Extracted records

>>

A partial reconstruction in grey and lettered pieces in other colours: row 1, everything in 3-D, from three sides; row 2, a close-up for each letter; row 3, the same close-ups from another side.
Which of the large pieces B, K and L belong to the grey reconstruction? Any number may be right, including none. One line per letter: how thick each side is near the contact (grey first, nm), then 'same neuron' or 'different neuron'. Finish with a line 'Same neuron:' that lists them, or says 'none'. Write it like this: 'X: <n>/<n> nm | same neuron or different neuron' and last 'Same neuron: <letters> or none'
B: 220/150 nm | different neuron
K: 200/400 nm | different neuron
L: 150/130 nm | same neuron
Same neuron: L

<<
>>

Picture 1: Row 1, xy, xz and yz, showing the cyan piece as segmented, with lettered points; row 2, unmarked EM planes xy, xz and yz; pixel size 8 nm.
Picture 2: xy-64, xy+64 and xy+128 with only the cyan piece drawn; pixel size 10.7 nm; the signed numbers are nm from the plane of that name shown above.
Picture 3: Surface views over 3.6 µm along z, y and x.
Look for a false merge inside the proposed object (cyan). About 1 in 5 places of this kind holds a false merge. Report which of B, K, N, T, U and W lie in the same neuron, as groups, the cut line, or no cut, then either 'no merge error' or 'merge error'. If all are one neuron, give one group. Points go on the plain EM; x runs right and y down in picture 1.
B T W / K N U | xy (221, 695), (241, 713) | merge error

<<
>>

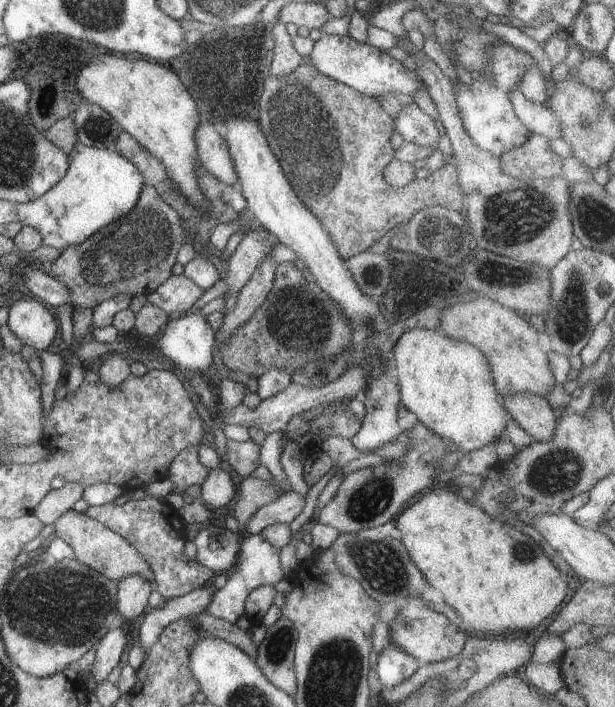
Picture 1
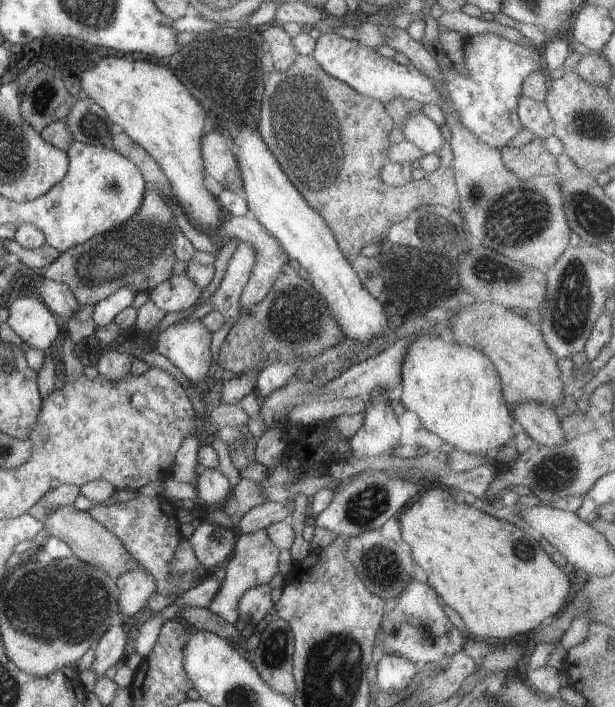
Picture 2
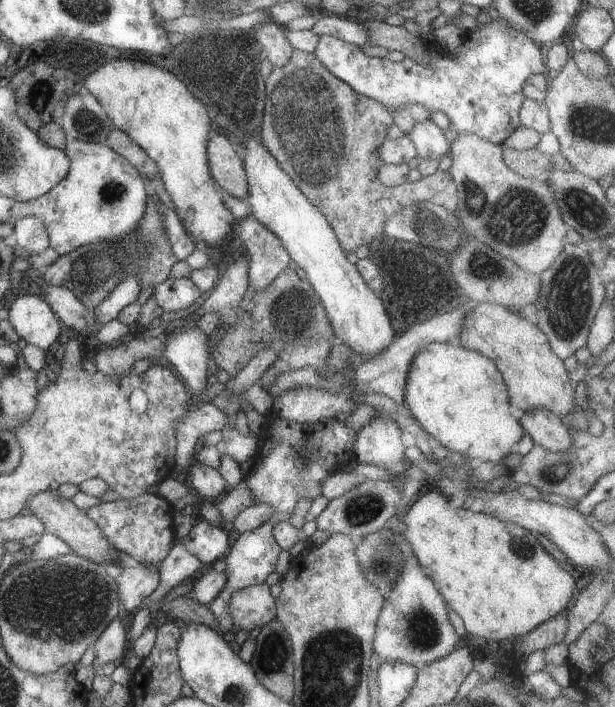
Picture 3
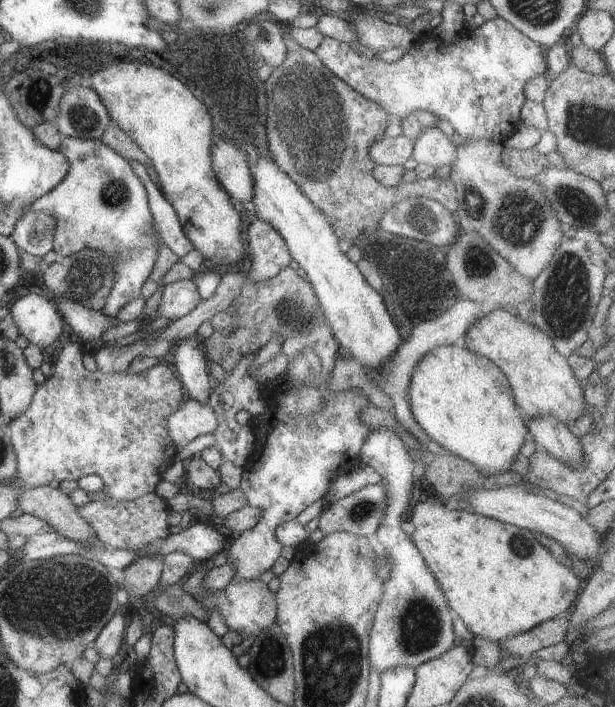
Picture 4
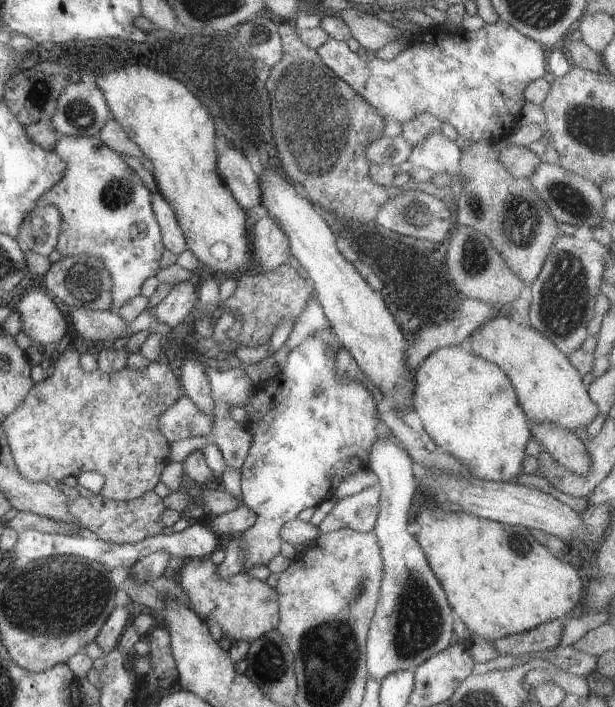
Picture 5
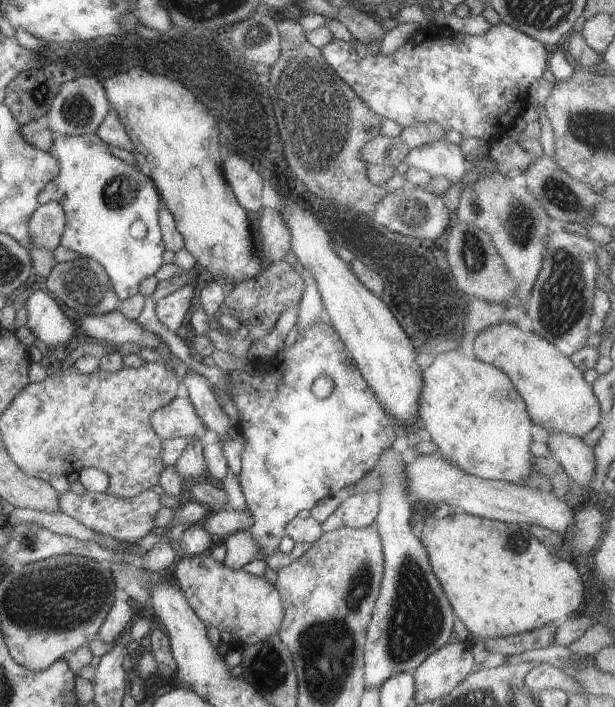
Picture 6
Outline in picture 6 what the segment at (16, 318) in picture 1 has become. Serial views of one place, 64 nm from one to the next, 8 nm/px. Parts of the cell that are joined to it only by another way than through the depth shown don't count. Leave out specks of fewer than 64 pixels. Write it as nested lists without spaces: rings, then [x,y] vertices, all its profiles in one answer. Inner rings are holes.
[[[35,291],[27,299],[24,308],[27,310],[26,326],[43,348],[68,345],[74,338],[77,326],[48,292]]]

<<

About this task:
Find the string "size" in the data. Report each line it appears in.

Completed exercise:
Picture 1: Row 1, xy, xz and yz, showing the cyan piece as segmented, with lettered points; row 2, unmarked EM planes xy, xz and yz; pixel size 8 nm.
Picture 2: xy-64, xy+64 and xy+128 with only the cyan piece drawn; pixel size 10.7 nm; the signed numbers are nm from the plane of that name shown above.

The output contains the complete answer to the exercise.